Give the data below again exactly as written, but without the pictures.

Records for the exercise:

-*-

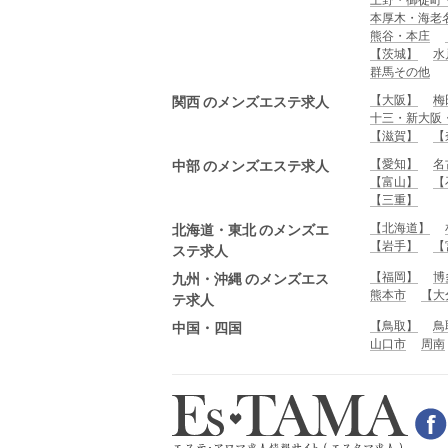
本厚木・海老
熊谷・本庄
【茨城】
水
群馬その他
【大阪】
梅
関西 のメンズエステ求人
十三・新大阪
【滋賀】
【
【愛知】
名
中部 のメンズエステ求人
【富山】
【
【三重】
【北海道】
北海道・東北 のメンズエ
【岩手】
【
ステ求人
【福岡】
博
九州・沖縄 のメンズエス
熊本市
【大
テ求人
【鳥取】
鳥
中国・四国
山口市
周南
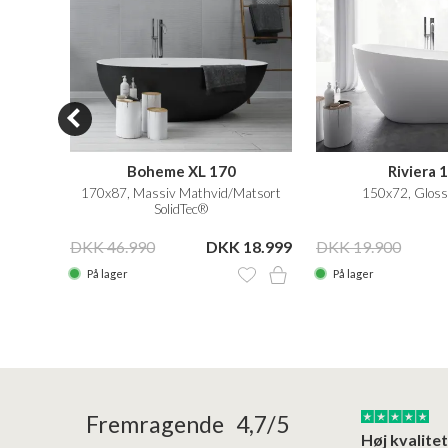
Boheme XL 170
Riviera 
esign,
170x87, Massiv Mathvid/Matsort
150x72, Gloss
SolidTec®
24.995
DKK 46.990
DKK 18.999
DKK 19.900
På lager
På lager
24/01/2026
22/01/2026
Fremragende 4,7/5
Superflot bademøbel og rigtig lynhurtig…
Kanon god service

-*-

Exercise response:
本厚木・海老
熊谷・本庄
【茨城】
水
群馬その他
【大阪】
梅
関西 のメンズエステ求人
十三・新大阪
【滋賀】
【
【愛知】
名
中部 のメンズエステ求人
【富山】
【
【三重】
【北海道】
北海道・東北 のメンズエ
【岩手】
【
ステ求人
【福岡】
博
九州・沖縄 のメンズエス
熊本市
【大
テ求人
【鳥取】
鳥
中国・四国
山口市
周南
Boheme XL 170
Riviera 
esign,
170x87, Massiv Mathvid/Matsort
150x72, Gloss
SolidTec®
24.995
DKK 46.990
DKK 18.999
DKK 19.900
På lager
På lager
24/01/2026
22/01/2026
Fremragende 4,7/5
Superflot bademøbel og rigtig lynhurtig…
Kanon god service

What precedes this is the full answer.